__EXERCISE GOAL__: Count how many lines of the data below contain the string "content", treating uppercase and lowercase as different. Reply with the number only.

__EXTRACTED ENTRIES__:

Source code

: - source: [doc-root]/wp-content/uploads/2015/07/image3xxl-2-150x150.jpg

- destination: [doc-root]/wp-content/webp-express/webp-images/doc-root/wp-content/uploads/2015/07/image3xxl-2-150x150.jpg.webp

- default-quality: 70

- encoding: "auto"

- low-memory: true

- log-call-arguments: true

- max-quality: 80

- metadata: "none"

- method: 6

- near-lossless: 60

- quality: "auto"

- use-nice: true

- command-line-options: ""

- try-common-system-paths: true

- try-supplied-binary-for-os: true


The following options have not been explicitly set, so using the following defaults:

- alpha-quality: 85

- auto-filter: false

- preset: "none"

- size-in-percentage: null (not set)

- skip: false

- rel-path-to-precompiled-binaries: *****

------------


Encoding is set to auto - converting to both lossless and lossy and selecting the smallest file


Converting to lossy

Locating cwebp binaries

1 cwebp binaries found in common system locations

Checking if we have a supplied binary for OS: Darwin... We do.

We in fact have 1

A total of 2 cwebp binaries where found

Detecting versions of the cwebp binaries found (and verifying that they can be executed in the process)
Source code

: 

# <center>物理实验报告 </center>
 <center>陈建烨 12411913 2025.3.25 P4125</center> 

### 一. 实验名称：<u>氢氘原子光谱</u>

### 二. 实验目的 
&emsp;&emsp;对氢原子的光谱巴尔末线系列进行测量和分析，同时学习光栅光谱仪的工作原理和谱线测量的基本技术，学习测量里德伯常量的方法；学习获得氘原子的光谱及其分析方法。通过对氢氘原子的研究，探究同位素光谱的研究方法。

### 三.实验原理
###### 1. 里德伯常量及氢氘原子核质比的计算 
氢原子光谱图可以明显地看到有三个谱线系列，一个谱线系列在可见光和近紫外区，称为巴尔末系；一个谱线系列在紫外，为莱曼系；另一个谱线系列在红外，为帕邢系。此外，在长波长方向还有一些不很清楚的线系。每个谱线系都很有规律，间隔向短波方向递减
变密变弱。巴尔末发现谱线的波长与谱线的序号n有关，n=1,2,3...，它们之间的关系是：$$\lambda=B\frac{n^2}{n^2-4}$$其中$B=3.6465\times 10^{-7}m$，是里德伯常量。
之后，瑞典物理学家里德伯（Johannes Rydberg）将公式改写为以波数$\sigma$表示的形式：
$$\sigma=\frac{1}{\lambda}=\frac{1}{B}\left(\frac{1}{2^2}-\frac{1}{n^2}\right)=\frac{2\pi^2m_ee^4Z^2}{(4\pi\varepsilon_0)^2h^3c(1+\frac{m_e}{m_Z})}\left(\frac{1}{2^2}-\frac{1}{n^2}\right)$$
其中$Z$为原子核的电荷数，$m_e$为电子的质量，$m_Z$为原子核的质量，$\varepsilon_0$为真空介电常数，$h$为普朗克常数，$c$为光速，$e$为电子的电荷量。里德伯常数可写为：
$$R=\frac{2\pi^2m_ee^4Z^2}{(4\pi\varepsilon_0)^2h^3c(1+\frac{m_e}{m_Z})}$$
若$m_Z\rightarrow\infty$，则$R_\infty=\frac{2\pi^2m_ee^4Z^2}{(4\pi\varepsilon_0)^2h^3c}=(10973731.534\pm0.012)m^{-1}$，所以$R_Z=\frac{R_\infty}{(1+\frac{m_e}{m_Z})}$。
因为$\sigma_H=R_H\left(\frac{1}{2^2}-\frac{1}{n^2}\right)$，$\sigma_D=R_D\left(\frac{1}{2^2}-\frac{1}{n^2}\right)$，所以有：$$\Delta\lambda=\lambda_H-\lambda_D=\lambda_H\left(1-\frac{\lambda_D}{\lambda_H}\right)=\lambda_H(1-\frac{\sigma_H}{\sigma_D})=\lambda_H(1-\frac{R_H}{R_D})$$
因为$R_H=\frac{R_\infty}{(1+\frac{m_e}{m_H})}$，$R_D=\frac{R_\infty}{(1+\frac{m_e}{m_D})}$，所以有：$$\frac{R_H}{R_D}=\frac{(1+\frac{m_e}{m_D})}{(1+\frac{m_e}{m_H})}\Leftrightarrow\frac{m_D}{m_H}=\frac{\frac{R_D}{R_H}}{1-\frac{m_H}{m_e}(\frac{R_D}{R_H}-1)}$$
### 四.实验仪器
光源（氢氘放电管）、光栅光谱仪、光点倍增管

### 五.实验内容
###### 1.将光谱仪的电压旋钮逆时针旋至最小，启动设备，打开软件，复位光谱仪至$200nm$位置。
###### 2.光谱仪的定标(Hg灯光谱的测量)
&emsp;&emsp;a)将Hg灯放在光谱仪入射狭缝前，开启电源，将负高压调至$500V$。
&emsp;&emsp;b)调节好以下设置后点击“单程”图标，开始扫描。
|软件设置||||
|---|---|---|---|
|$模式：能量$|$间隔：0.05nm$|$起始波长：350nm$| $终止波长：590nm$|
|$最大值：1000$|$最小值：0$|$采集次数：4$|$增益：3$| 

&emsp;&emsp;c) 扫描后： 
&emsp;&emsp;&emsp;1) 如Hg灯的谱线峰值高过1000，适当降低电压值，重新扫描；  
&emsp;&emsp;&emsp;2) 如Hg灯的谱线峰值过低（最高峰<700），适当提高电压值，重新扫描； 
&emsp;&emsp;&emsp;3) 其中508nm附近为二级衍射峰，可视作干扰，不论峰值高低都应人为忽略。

__YOUR RESPONSE__: 2